Discovery has a monopoly on the top 10 shows, both in 2011 and in 2010. Episodes of ‘Man Vs Wild’ were the top shows in both years. Other shows that rated include ‘Destroyed In Seconds’ and the special ‘Death of Bin Laden’.

National Geographic Channel went through a global rebranding. Said National Geographic Network, Fox International Channels India MD Keertan Adyanthaya, “2011 has been a very important year for National Geographic Channel. We have completely changed the way we look and are perceived by our audience. The ‘This is who we are’ campaign, launched in December, showcased the range of experiences, passion and adventure that lies within the channel. NGC has always been dynamic, experimentative and larger than life and this campaign helped articulate this appropriately; it gave us a sharp spike in viewership.”

Maintaining the genre share remains a huge task in the wake of increased competition. Said Adyanthaya, “ Our mix of diverse series, a new theme every month and having best-rated shows will ensure that our viewer base remains unshaken.”

The preference is to have daily striped programming. Said Adyanthaya, “If viewers like a show, then they are more comfortable if that series is made available to them as a daily stripe rather than being showcased once a week. As a result, we have striped the popular promotable series on our grid, and we’re seeing daily sampling for these shows recording higher numbers than previously when they were available just once a week.”

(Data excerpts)
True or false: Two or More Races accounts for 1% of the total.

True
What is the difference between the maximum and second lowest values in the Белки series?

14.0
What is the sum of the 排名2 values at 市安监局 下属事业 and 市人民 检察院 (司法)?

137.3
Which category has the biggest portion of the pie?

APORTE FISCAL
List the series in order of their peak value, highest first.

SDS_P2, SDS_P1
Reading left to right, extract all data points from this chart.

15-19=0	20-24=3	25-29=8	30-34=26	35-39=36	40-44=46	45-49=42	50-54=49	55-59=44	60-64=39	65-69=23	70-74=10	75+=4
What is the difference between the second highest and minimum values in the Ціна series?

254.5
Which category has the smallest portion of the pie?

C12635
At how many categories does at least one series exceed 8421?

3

### [Task directions]
Write out the part of the TV ratings text that opens with the words "Discovery has a" and closes with "of Bin Laden’.", changing "monopoly" to "lock". The data has nothing to do with the text.

### [Task solution]
Discovery has a lock on the top 10 shows, both in 2011 and in 2010. Episodes of ‘Man Vs Wild’ were the top shows in both years. Other shows that rated include ‘Destroyed In Seconds’ and the special ‘Death of Bin Laden’.